I’m guessing the chess cheaters have not set out at cheating as a planned course of action the same way casino cheaters do. Casino cheaters study previous methods and how they were caught to avoid the same problems. The chess cheaters probably just sort of stumbled into the obvious methods. They are playing somewhat competitively, they have a big game coming up and the temptation to keep a program open to the side is just too much.
Marcus Ranum says
What if the cheater’s assistant input the current move, but also had multiple instances (a good use for the cloud) of the chess assist engine; use those to branch on several assumptions of the opponent’s move, so the cheater would not have to delay while the assist engine came up with an answer? This is basic optimistic branch computation, such as superscalar/superpipelined CPUs sometimes do.
@Andrew Dalke, that is done too. For example, when IM Anna Rudolf was falsely accused of cheating in over-the-board games, she was cleared in part by showing that her moves differ from those proposed by PC engines.
@JM Checking the turn time only works in rapid games online, of course, it does not work in over-the-board tournaments of classical chess, where cheating techniques are different.

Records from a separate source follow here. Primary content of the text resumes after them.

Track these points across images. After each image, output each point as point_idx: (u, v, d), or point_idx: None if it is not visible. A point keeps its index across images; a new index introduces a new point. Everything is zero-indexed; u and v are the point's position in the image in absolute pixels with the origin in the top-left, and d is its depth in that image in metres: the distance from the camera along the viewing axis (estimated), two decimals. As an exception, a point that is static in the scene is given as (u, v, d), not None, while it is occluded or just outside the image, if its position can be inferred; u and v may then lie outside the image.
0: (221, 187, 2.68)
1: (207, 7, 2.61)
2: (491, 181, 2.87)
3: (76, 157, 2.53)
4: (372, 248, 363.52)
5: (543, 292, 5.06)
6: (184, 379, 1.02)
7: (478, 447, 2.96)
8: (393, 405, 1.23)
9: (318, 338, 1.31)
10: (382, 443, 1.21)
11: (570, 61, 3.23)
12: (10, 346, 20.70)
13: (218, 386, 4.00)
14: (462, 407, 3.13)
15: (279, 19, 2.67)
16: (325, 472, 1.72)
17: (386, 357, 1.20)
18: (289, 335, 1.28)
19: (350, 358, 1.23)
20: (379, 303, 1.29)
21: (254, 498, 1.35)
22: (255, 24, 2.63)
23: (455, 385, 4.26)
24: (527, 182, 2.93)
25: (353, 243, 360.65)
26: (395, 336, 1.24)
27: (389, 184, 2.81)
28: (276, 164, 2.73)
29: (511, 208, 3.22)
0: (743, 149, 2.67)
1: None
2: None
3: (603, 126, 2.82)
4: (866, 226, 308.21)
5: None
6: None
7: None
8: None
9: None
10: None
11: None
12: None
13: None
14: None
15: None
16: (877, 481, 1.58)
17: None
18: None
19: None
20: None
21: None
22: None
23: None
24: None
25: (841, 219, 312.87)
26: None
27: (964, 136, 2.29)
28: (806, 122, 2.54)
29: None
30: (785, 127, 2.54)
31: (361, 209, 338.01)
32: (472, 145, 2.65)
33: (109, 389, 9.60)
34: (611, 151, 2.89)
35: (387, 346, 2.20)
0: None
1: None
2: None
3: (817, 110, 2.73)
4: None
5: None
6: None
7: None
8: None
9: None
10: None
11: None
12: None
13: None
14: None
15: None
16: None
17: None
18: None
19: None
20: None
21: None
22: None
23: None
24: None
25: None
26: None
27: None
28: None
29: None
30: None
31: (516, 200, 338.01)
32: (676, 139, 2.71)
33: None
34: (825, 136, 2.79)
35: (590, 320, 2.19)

@Marcus Ranum. Most cheaters on Chess.com are not professionals, they are just noobs who thought they are much more clever than they actually are. Although even grandmasters sometimes get caught. Anyhoo, what you propose might shave off some time off the loop, but it would still take several fractions of a second longer to make each move than if the player were doing the proper thing of calculating it in their head. The time it takes to communicate the move back to the player can be reduced, but never to actual zero. Except if someone had programmed an engine to play on its own of course, which would be cheating too. But then they would have to remember to program the engine properly to not make each move with robotical precision and instantly irrespective of difficulty…
Of course, no one criterion is sufficient to convince someone of cheating on its own. There are probably multiple criteria with different weighing.